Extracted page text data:
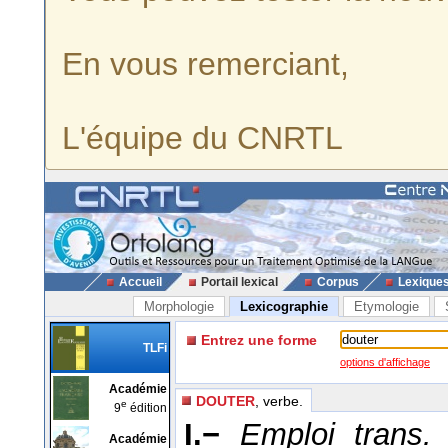
En vous remerciant,
L'équipe du CNRTL
Accueil
Portail lexical
Corpus
Lexique
Morphologie
Lexicographie
Etymologie
Entrez une forme
TLFi
options d'affichage
Académie
DOUTER
, verbe.
e
9
édition
I.−
Emploi trans.
Académie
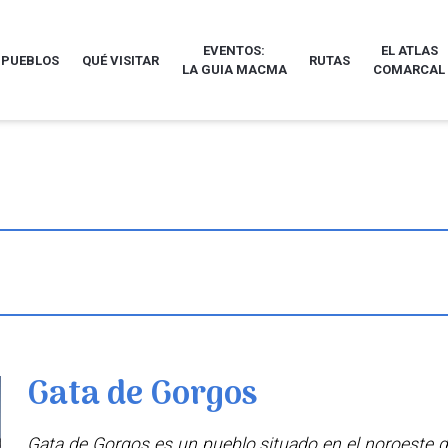
EVENTOS:
EL ATLAS
 PUEBLOS
QUÉ VISITAR
RUTAS
LA GUIA MACMA
COMARCAL
Gata de Gorgos
Gata de Gorgos es un pueblo situado en el noroeste de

▶ _Description of the task_: With the pictures set aside, copy each line above as written.

▶ _Solution for this exercise_:
En vous remerciant,
L'équipe du CNRTL
Accueil
Portail lexical
Corpus
Lexique
Morphologie
Lexicographie
Etymologie
Entrez une forme
TLFi
options d'affichage
Académie
DOUTER
, verbe.
e
9
édition
I.−
Emploi trans.
Académie
EVENTOS:
EL ATLAS
 PUEBLOS
QUÉ VISITAR
RUTAS
LA GUIA MACMA
COMARCAL
Gata de Gorgos
Gata de Gorgos es un pueblo situado en el noroeste de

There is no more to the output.